Teks Latihan:
^^^^^^^^^^^^^^^^

Hai kalian-kalian makhluk melata di muka bumi yang tak punya hal lebih penting, atau setidak-tidaknya hal yang lebih pentingpun masih bisa diabaikan untuk sejenak mampir membaca tulisan ini, terima kasih. Iya terima kasih, berharga atau tidak, kita tak punya waktu yang dijatahkan pada diri kita. Makanya saya beneran ingin berterima kasih pada kalian yang masih mau membaca tulisan ini hingga kalimat kedua.
Meski banyak di antara kalian yang tak saya kenal, tapi entahlah, bagi saya kalian sudah memenuhi definisi teman. Maafkan saya atas kecanduan definisi. Seperti yang pernah saya bilang, definisi itu penting agar kita tahu cara memaknai sesuatu tersebut dengan pas. Pas, tidak lebih tidak kurang.
Jadi, teman-teman, tulisan kali ini adalah upaya saya untuk kembali menulis. Rupanya menulis itu berbeda dengan mengendarai sepeda, jika lama tak dilakukan, biasanya akan kesulitan. Terbukti pada saya. Jangankan untuk menyusun kerangka demi kerangka dan membalutnya dengan argumen yang tepat, menentukan ide tulisan saja saya kepayahan.
Kemudian saya teringat tatkala berkenalan dengan seorang teman baru di dunia maya yang juga suka menulis, dan dialah yang entah bagaimana menularkan semangat untuk kembali menulis. Kepada mereka yang menganggap remeh dunia maya, menganggap bahwa tak ada yang nyata di sana, saya hendak menanyakan satu hal pada kalian, memangnya kalian yakin bahwa sesuatu itu nyata di dunia nyata?

^^^^^^^^^^^^^^^^

Data Latihan:
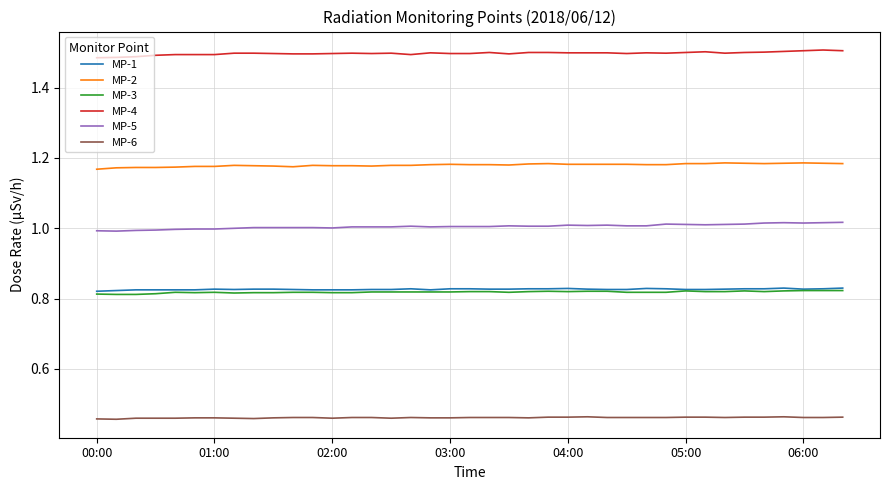

True or false: MP-4 and MP-1 cross at least once.

False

^^^^^^^^^^^^^^^^

Daftar Tugas:
#1 Menurut teks tentang kembali menulis, apa bedanya menulis dengan mengendarai sepeda?
#2 Sambung teks tentang kembali menulis, mulai setelah kalimat terakhirnya.

Jawaban Tugas:
#1 Jika lama tidak dilakukan, menulis biasanya akan terasa sulit.

#2
Jika segala sesuatu bisa dipalsu, dirias dan dibalut dengan topeng di dunia maya, kenapa itu tak bisa dilakukan di dunia nyata?
Untuk beberapa orang, dunia nyata terlalu menakutkan. Bukan, bukan kami tak punya nyali, hanya saja mereka acap kali disakiti. Dunia maya di sisi lain menawarkan sesuatu yang jauh berbeda dengan dunia nyata. Tak ada kewajiban bertegur sapa dengan ditaburi senyuman yang dibuat-buat, tak ada basa-basi berlebihan seperti halnya di dunia nyata.
Tapi kembali lagi, bukan berarti tak ada yang nyata di dunia maya. Sebagaimana sebuah bahaya tetaplah sebuah bahaya meski berada di ranah dunia maya. Sesuatu bisa menjadi nyata, tergantung bagaimana kita memaknainya. Dan gairah menulis yang muncul tiba-tiba itu tak layak rasanya saya biarkan layu untuk kemudian mati lagi seperti yang sudah-sudah.
Menulis harus saya paksakan kembali. Setidaknya itu yang ada di benak saya seharian ini. Dan baru kesampaian selepas maghrib tadi, untuk membulatkan tekad menulis hal yang sama sekali tidak penting bagi keseimbangan ekosistem apalagi keseimbangan kosmik.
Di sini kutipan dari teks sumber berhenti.